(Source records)
- - - -
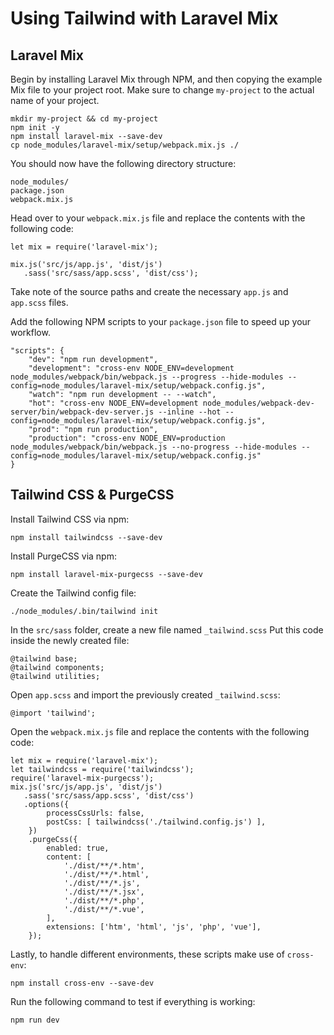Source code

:# Using Tailwind with Laravel Mix


## Laravel Mix

Begin by installing Laravel Mix through NPM, and then copying the example Mix file to your project root. Make sure to change `my-project` to the actual name of your project.

    mkdir my-project && cd my-project
    npm init -y
    npm install laravel-mix --save-dev
    cp node_modules/laravel-mix/setup/webpack.mix.js ./

You should now have the following directory structure:

    node_modules/
    package.json
    webpack.mix.js

Head over to your `webpack.mix.js` file and replace the contents with the following code:

    let mix = require('laravel-mix');
    
    mix.js('src/js/app.js', 'dist/js')
       .sass('src/sass/app.scss', 'dist/css');

Take note of the source paths and create the necessary `app.js` and `app.scss` files.

Add the following NPM scripts to your `package.json` file to speed up your workflow.

    "scripts": {
        "dev": "npm run development",
        "development": "cross-env NODE_ENV=development node_modules/webpack/bin/webpack.js --progress --hide-modules --config=node_modules/laravel-mix/setup/webpack.config.js",
        "watch": "npm run development -- --watch",
        "hot": "cross-env NODE_ENV=development node_modules/webpack-dev-server/bin/webpack-dev-server.js --inline --hot --config=node_modules/laravel-mix/setup/webpack.config.js",
        "prod": "npm run production",
        "production": "cross-env NODE_ENV=production node_modules/webpack/bin/webpack.js --no-progress --hide-modules --config=node_modules/laravel-mix/setup/webpack.config.js"
    }

## Tailwind CSS & PurgeCSS

Install Tailwind CSS via npm:

    npm install tailwindcss --save-dev

Install PurgeCSS via npm:

    npm install laravel-mix-purgecss --save-dev

Create the Tailwind config file:

    ./node_modules/.bin/tailwind init

In the `src/sass` folder, create a new file named `_tailwind.scss`
Put this code inside the newly created file:

    @tailwind base;
    @tailwind components;
    @tailwind utilities;

Open `app.scss` and import the previously created `_tailwind.scss`:

    @import 'tailwind';

Open the `webpack.mix.js` file and replace the contents with the following code:

    let mix = require('laravel-mix');
    let tailwindcss = require('tailwindcss');
    require('laravel-mix-purgecss');
    mix.js('src/js/app.js', 'dist/js')
       .sass('src/sass/app.scss', 'dist/css')
       .options({
            processCssUrls: false,
            postCss: [ tailwindcss('./tailwind.config.js') ],
        })
        .purgeCss({
            enabled: true,
            content: [
                './dist/**/*.htm',
                './dist/**/*.html',
                './dist/**/*.js',
                './dist/**/*.jsx',
                './dist/**/*.php',
                './dist/**/*.vue',
            ],
            extensions: ['htm', 'html', 'js', 'php', 'vue'],
        });

Lastly, to handle different environments, these scripts make use of `cross-env`:

    npm install cross-env --save-dev

Run the following command to test if everything is working:

    npm run dev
- - - -
ASSIGNMENT:
Output a verbatim copy of all entries above; no pictures go in it.

SOLUTION:
Source code

:# Using Tailwind with Laravel Mix


## Laravel Mix

Begin by installing Laravel Mix through NPM, and then copying the example Mix file to your project root. Make sure to change `my-project` to the actual name of your project.

    mkdir my-project && cd my-project
    npm init -y
    npm install laravel-mix --save-dev
    cp node_modules/laravel-mix/setup/webpack.mix.js ./

You should now have the following directory structure:

    node_modules/
    package.json
    webpack.mix.js

Head over to your `webpack.mix.js` file and replace the contents with the following code:

    let mix = require('laravel-mix');
    
    mix.js('src/js/app.js', 'dist/js')
       .sass('src/sass/app.scss', 'dist/css');

Take note of the source paths and create the necessary `app.js` and `app.scss` files.

Add the following NPM scripts to your `package.json` file to speed up your workflow.

    "scripts": {
        "dev": "npm run development",
        "development": "cross-env NODE_ENV=development node_modules/webpack/bin/webpack.js --progress --hide-modules --config=node_modules/laravel-mix/setup/webpack.config.js",
        "watch": "npm run development -- --watch",
        "hot": "cross-env NODE_ENV=development node_modules/webpack-dev-server/bin/webpack-dev-server.js --inline --hot --config=node_modules/laravel-mix/setup/webpack.config.js",
        "prod": "npm run production",
        "production": "cross-env NODE_ENV=production node_modules/webpack/bin/webpack.js --no-progress --hide-modules --config=node_modules/laravel-mix/setup/webpack.config.js"
    }

## Tailwind CSS & PurgeCSS

Install Tailwind CSS via npm:

    npm install tailwindcss --save-dev

Install PurgeCSS via npm:

    npm install laravel-mix-purgecss --save-dev

Create the Tailwind config file:

    ./node_modules/.bin/tailwind init

In the `src/sass` folder, create a new file named `_tailwind.scss`
Put this code inside the newly created file:

    @tailwind base;
    @tailwind components;
    @tailwind utilities;

Open `app.scss` and import the previously created `_tailwind.scss`:

    @import 'tailwind';

Open the `webpack.mix.js` file and replace the contents with the following code:

    let mix = require('laravel-mix');
    let tailwindcss = require('tailwindcss');
    require('laravel-mix-purgecss');
    mix.js('src/js/app.js', 'dist/js')
       .sass('src/sass/app.scss', 'dist/css')
       .options({
            processCssUrls: false,
            postCss: [ tailwindcss('./tailwind.config.js') ],
        })
        .purgeCss({
            enabled: true,
            content: [
                './dist/**/*.htm',
                './dist/**/*.html',
                './dist/**/*.js',
                './dist/**/*.jsx',
                './dist/**/*.php',
                './dist/**/*.vue',
            ],
            extensions: ['htm', 'html', 'js', 'php', 'vue'],
        });

Lastly, to handle different environments, these scripts make use of `cross-env`:

    npm install cross-env --save-dev

Run the following command to test if everything is working:

    npm run dev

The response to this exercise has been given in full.